**Trecho fornecido**
+ + + + +

Como funciona um contrato de mútuo conversível em participação societária?

mútuo conversível - pessoas conversando em uma sala

O contrato de mútuo conversível é um tipo de investimento realizado normalmente por investidores anjos, em startups em fase inicial, que pode vir a resultar ou não em uma participação societária.

Ele possui duas características principais, uma, que já falamos acima, de investimento, e outra, de empréstimo. 

Quer entender melhor como funciona um contrato de mútuo conversível em participação societária, quais as cláusulas que devem constar neste tipo de contrato e quais os riscos envolvidos? A gente te conta!

Veja também conteúdo completo sobre como fazer um contrato para startups.

O que é um contrato de mútuo conversível?

O contrato de mútuo conversível pode ser entendido como um empréstimo de uma quantia que irá ser convertida em uma participação, cotas ou ações, de uma determinada empresa

É derivado do Convertible Notes (notas conversíveis) muito utilizado em outros países como nos Estados Unidos, por exemplo.

Ele pode ser vantajoso tanto para o investidor como para o empreendedor dono da Startup. A lógica é a seguinte: o investidor empresta uma determinada quantia para a empresa, sabendo que posteriormente o valor emprestado (mútuo) poderá ser convertido (conversível) em cotas ou ações, se tornando então sócio da Startup.

+ + + + +

**Dados fornecidos**
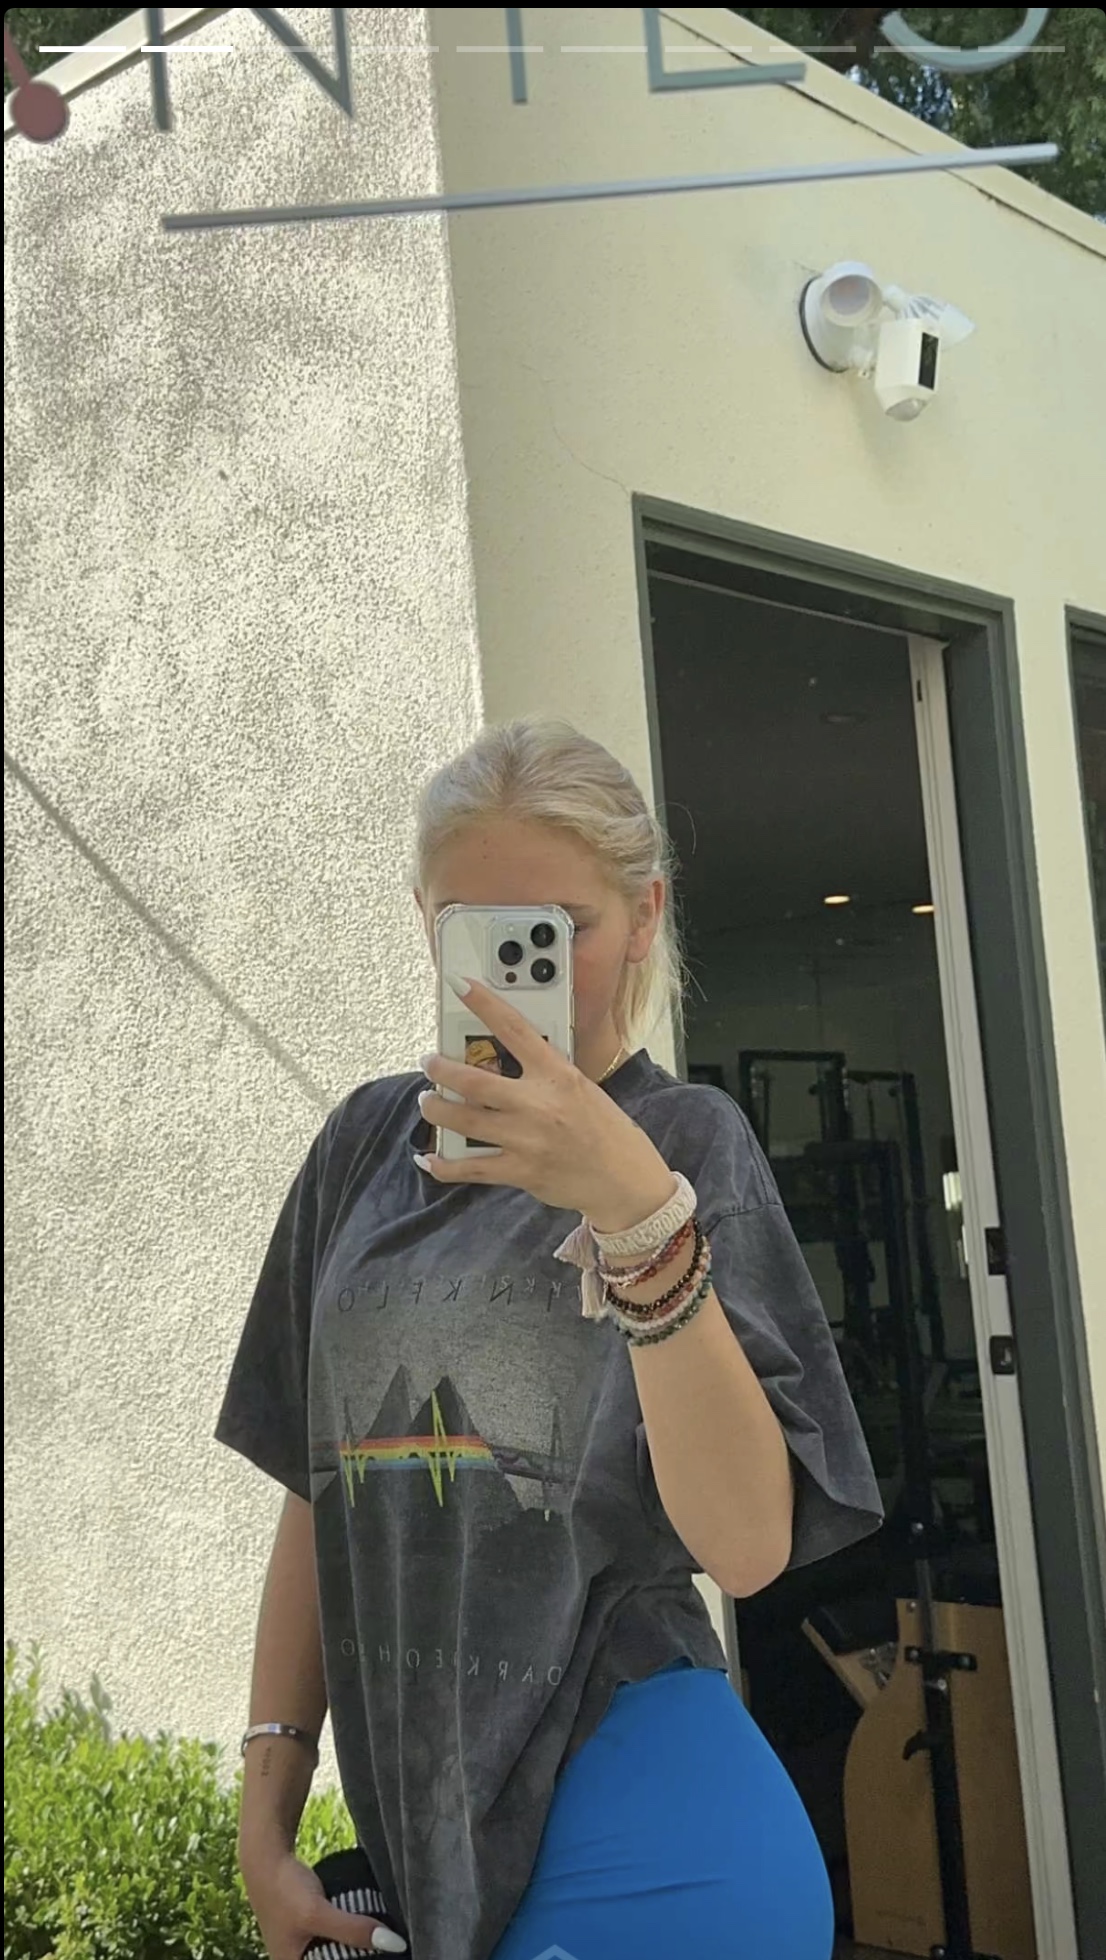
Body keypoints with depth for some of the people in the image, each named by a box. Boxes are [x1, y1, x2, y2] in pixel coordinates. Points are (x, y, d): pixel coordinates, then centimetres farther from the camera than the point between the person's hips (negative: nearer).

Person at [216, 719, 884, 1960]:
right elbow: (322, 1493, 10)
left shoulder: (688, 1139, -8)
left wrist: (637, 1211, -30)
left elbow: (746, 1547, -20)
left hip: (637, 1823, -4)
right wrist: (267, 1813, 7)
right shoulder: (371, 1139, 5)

+ + + + +

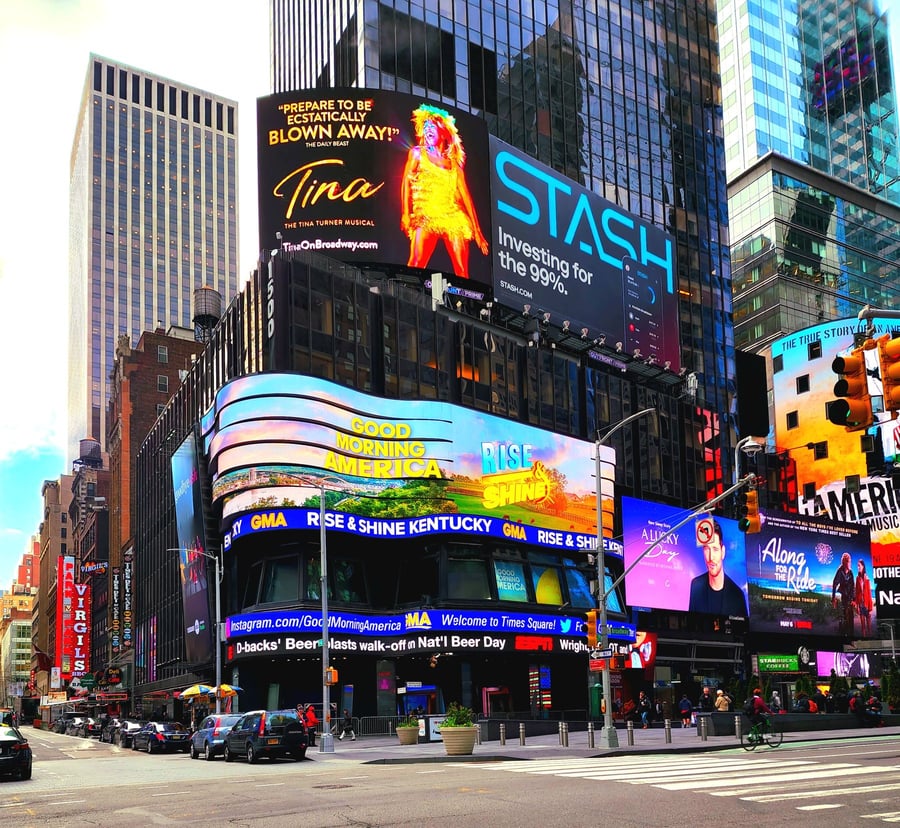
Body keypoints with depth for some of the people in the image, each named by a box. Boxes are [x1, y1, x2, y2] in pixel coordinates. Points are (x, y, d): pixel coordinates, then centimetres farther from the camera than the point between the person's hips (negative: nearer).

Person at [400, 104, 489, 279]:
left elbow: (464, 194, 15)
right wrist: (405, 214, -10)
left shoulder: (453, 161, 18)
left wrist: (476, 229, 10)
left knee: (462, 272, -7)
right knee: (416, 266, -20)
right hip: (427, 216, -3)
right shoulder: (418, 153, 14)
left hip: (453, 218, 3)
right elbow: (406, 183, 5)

+ + + + +

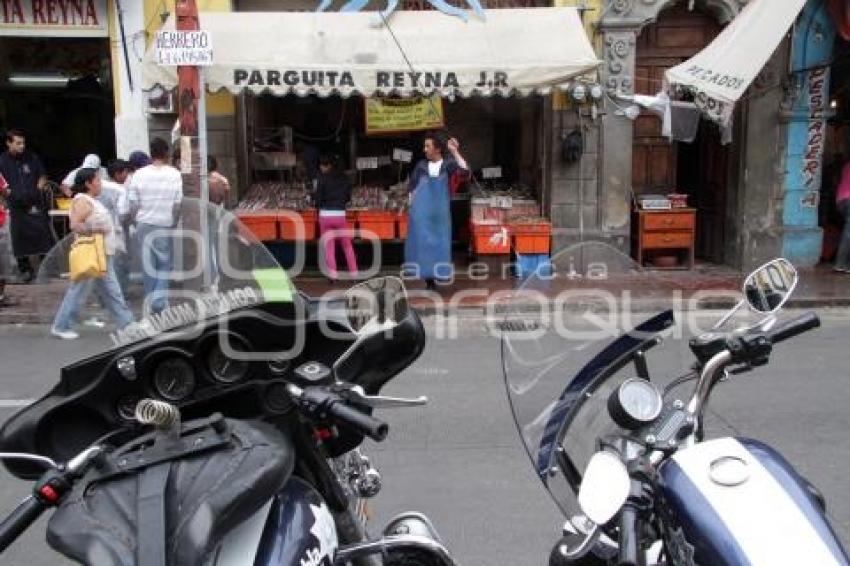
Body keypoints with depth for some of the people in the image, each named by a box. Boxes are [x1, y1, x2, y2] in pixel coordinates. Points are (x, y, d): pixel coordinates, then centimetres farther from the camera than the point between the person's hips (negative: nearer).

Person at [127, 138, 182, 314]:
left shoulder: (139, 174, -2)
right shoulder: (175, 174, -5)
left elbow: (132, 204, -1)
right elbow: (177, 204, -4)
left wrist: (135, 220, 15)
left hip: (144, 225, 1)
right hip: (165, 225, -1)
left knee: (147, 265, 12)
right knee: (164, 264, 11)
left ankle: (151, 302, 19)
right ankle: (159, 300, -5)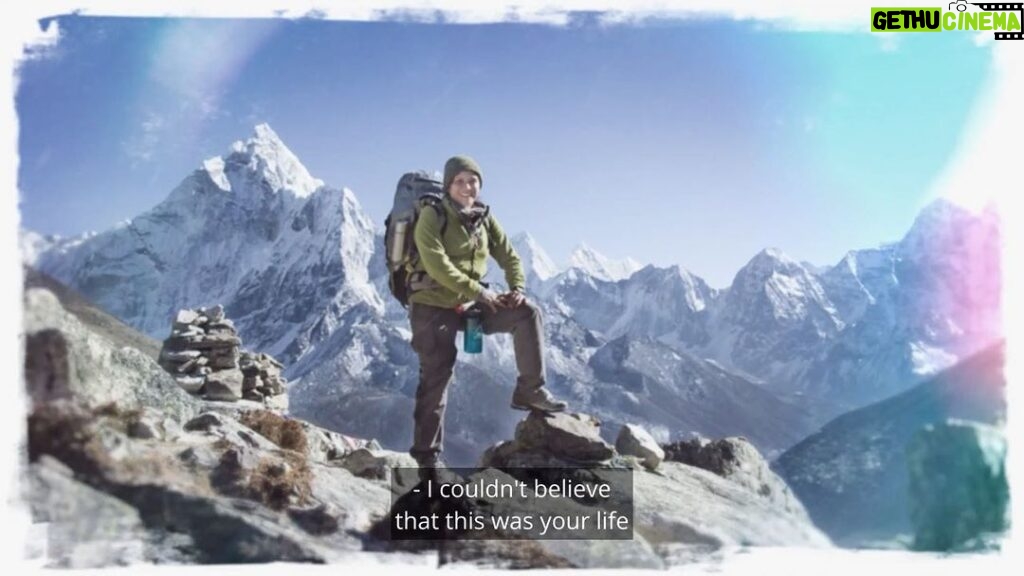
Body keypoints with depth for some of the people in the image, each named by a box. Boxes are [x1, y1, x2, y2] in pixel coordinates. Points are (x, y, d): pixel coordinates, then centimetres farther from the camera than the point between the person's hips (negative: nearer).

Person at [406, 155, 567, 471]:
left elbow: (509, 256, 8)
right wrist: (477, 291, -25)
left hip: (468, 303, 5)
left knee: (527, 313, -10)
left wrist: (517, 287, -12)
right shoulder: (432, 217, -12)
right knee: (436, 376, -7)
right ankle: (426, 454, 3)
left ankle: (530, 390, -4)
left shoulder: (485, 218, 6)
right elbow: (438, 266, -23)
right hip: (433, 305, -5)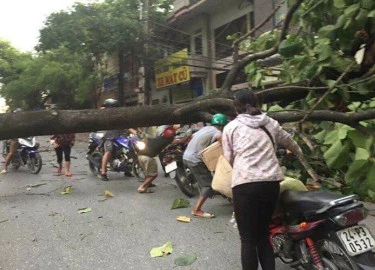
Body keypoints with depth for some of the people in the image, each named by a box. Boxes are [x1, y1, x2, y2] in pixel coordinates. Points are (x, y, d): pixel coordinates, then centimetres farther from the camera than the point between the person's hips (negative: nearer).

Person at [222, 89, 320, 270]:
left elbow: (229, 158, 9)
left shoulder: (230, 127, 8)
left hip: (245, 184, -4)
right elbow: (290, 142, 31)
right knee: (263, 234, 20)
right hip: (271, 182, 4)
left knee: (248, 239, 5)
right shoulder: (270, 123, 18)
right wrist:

+ + + + +

**O que fazer**
a. De acordo com o texto sobre mútuo conversível, de qual instrumento muito utilizado em outros países esse contrato é derivado?
b. Por favor, transcreva um trecho do texto sobre mútuo conversível: comece nas palavras "O contrato de mútuo conversível é" e pare depois de "outra, de empréstimo.".

**Respostas dadas**
a. Do Convertible Notes (notas conversíveis).

b.
O contrato de mútuo conversível é um tipo de investimento realizado normalmente por investidores anjos, em startups em fase inicial, que pode vir a resultar ou não em uma participação societária.

Ele possui duas características principais, uma, que já falamos acima, de investimento, e outra, de empréstimo.